§ What to do
Reproduce word for word the lines in the records below, starting at the line that contains "Kanishka Bothra" and stopping after the line that contains "May 26, 2026". Leave the pictures out.

** Opening Exercise inputs block **

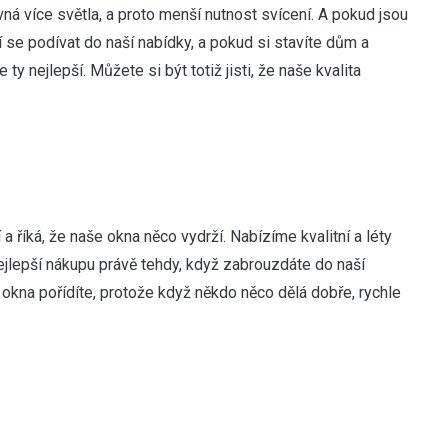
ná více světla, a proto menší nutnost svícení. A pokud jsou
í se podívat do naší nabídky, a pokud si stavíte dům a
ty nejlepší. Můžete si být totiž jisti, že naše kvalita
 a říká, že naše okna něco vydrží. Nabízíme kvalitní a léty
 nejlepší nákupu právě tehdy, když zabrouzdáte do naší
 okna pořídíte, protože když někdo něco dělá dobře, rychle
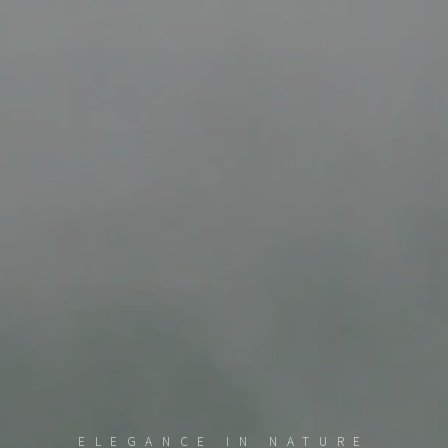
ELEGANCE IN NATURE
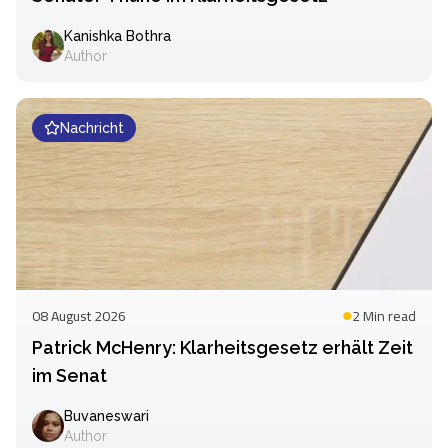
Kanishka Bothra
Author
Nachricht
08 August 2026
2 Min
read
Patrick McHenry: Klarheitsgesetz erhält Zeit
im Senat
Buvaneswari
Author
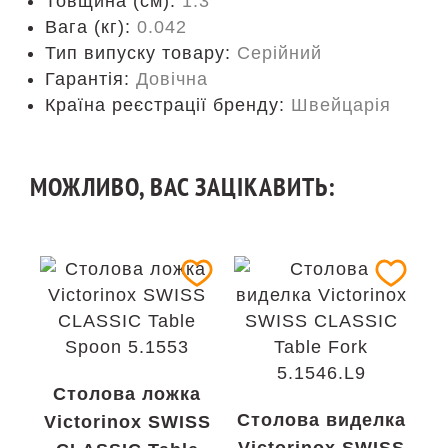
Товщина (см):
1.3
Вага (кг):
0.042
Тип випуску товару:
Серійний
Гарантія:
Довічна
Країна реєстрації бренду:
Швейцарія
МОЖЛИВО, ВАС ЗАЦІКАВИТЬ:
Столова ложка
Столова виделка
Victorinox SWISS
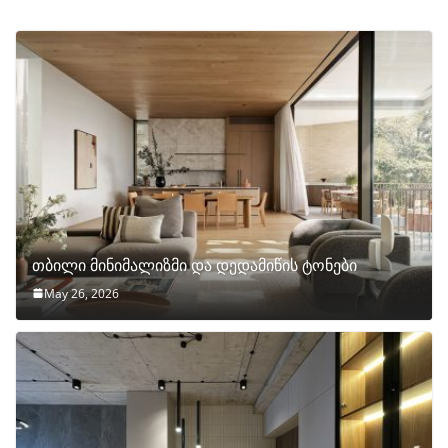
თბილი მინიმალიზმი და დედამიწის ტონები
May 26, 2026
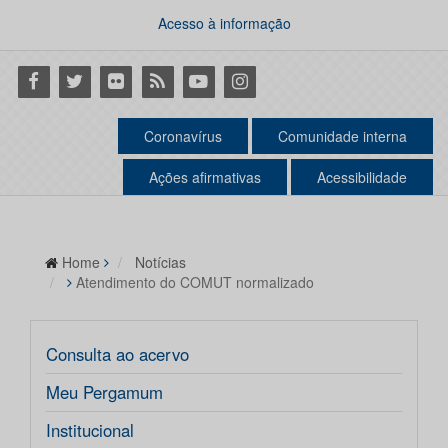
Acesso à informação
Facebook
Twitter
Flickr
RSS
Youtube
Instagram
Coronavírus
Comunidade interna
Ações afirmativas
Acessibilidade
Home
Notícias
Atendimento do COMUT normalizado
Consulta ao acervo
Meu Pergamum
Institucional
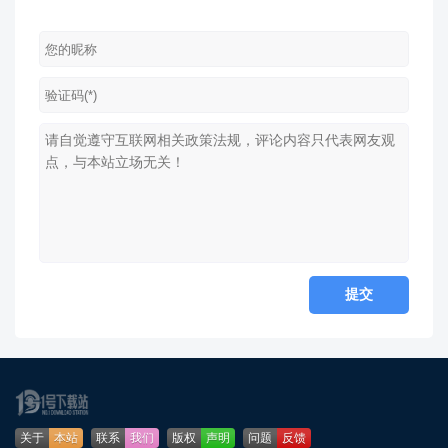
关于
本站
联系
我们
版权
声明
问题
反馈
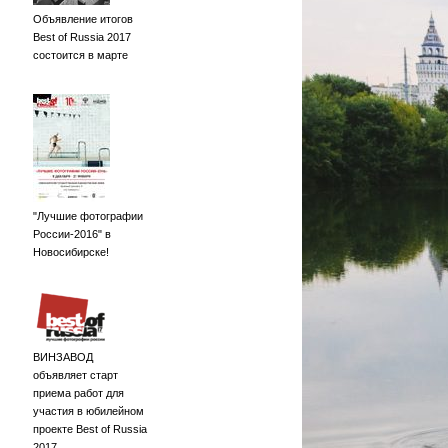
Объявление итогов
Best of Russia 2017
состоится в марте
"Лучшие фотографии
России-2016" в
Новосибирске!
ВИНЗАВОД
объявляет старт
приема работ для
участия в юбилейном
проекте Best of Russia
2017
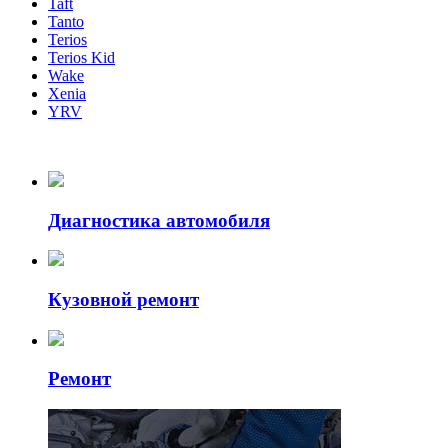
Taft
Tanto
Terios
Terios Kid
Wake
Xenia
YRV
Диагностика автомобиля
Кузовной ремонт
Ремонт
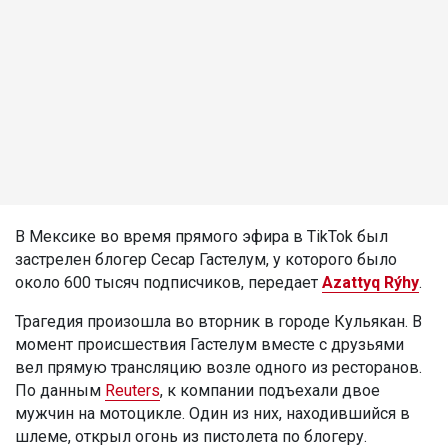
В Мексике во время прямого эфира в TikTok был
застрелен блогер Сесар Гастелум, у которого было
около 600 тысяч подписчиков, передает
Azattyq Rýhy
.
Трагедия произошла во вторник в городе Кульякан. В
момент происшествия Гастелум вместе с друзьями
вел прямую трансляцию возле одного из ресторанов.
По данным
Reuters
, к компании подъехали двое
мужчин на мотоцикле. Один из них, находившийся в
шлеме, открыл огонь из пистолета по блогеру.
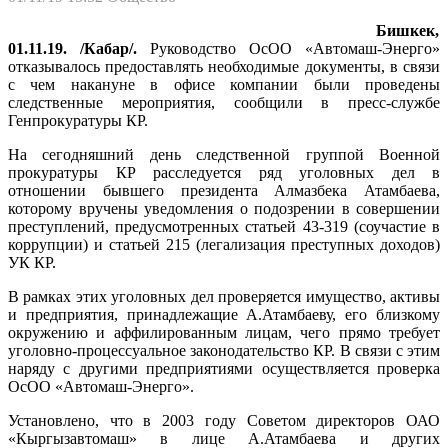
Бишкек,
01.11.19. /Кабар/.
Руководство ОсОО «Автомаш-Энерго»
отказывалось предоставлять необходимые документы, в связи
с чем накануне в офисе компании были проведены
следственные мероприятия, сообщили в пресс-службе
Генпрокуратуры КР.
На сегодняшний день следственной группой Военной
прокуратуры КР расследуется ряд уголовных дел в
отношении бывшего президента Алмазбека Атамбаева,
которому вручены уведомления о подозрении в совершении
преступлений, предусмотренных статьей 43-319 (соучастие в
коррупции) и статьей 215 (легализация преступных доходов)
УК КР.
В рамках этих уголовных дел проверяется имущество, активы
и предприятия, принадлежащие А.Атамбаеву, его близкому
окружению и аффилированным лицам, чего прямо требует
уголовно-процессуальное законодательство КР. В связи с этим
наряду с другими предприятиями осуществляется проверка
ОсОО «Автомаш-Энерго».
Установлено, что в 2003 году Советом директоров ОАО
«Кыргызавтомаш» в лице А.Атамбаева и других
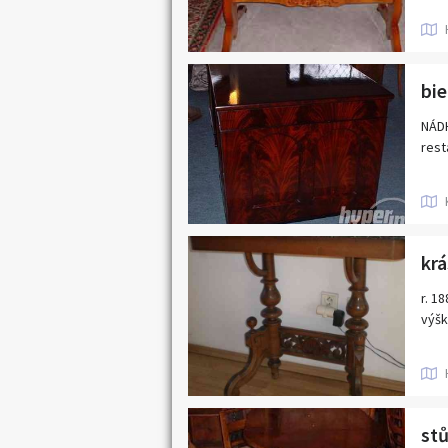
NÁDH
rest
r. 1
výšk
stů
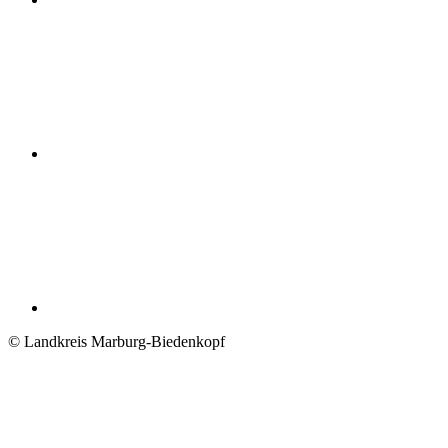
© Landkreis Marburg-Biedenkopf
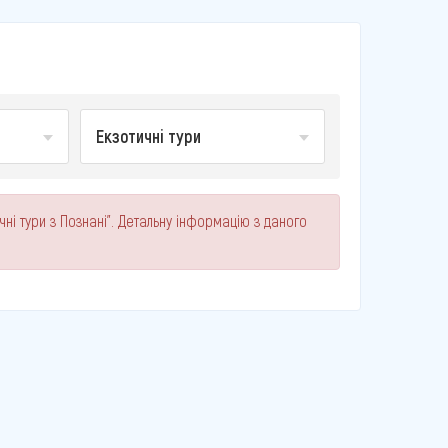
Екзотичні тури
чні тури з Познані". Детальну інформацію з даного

** Closing Exercise inputs block **
** Opening Exercise inputs block **

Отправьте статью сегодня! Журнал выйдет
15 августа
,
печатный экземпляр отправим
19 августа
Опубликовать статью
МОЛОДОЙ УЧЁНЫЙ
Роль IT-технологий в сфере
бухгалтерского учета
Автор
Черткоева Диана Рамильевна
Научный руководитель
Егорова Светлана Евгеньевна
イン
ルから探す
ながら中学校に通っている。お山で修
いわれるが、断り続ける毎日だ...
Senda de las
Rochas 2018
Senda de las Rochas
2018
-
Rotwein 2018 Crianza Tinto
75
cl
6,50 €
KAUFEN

** Closing Exercise inputs block **
** Opening Exercise inputs block **

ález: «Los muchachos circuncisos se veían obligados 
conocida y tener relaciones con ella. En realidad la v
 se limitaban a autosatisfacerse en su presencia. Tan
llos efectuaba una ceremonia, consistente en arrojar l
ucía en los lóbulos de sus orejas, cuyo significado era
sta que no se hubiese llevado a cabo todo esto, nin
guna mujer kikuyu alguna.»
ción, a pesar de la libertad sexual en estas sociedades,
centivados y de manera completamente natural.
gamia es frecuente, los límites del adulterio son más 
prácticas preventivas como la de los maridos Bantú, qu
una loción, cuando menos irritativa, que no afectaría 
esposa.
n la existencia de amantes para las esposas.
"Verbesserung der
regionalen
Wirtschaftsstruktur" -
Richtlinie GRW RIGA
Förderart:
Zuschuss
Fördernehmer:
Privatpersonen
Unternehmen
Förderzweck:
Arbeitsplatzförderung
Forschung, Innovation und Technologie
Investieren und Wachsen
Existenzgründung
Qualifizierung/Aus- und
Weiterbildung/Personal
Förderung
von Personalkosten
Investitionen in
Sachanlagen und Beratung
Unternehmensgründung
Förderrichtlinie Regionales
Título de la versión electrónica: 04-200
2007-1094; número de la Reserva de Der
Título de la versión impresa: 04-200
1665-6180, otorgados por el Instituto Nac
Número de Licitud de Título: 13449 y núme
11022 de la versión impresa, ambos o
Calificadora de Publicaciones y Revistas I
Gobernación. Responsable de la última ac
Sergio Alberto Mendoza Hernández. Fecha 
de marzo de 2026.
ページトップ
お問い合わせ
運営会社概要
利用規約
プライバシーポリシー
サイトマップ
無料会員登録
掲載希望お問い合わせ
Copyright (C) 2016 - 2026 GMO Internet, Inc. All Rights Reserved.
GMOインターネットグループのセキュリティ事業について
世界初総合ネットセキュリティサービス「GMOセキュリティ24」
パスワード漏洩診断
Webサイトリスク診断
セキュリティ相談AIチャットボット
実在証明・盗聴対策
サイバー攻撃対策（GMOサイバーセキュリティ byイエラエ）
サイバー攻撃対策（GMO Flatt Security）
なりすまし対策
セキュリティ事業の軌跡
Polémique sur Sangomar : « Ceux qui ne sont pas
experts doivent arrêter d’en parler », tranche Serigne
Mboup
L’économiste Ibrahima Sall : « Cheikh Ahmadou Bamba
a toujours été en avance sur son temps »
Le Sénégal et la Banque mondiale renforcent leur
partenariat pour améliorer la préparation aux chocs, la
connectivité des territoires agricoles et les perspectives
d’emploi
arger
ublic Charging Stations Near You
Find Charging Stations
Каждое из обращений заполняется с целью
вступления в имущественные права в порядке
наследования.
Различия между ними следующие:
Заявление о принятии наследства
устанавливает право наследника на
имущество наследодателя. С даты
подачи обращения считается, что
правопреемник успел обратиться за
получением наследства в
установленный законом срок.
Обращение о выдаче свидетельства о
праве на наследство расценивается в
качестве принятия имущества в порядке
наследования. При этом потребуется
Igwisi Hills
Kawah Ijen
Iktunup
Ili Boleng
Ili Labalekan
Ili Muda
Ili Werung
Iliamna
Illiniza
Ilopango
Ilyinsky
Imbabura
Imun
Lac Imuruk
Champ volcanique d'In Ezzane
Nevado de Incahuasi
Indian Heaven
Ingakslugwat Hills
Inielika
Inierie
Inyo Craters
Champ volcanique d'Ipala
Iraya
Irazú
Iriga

** Closing Exercise inputs block **

§ Answer to this exercise
Kanishka Bothra
Author
Nachricht
08 August 2026
2 Min
read
Patrick McHenry: Klarheitsgesetz erhält Zeit
im Senat
Buvaneswari
Author
Товщина (см):
1.3
Вага (кг):
0.042
Тип випуску товару:
Серійний
Гарантія:
Довічна
Країна реєстрації бренду:
Швейцарія
МОЖЛИВО, ВАС ЗАЦІКАВИТЬ:
Столова ложка
Столова виделка
Victorinox SWISS
თბილი მინიმალიზმი და დედამიწის ტონები
May 26, 2026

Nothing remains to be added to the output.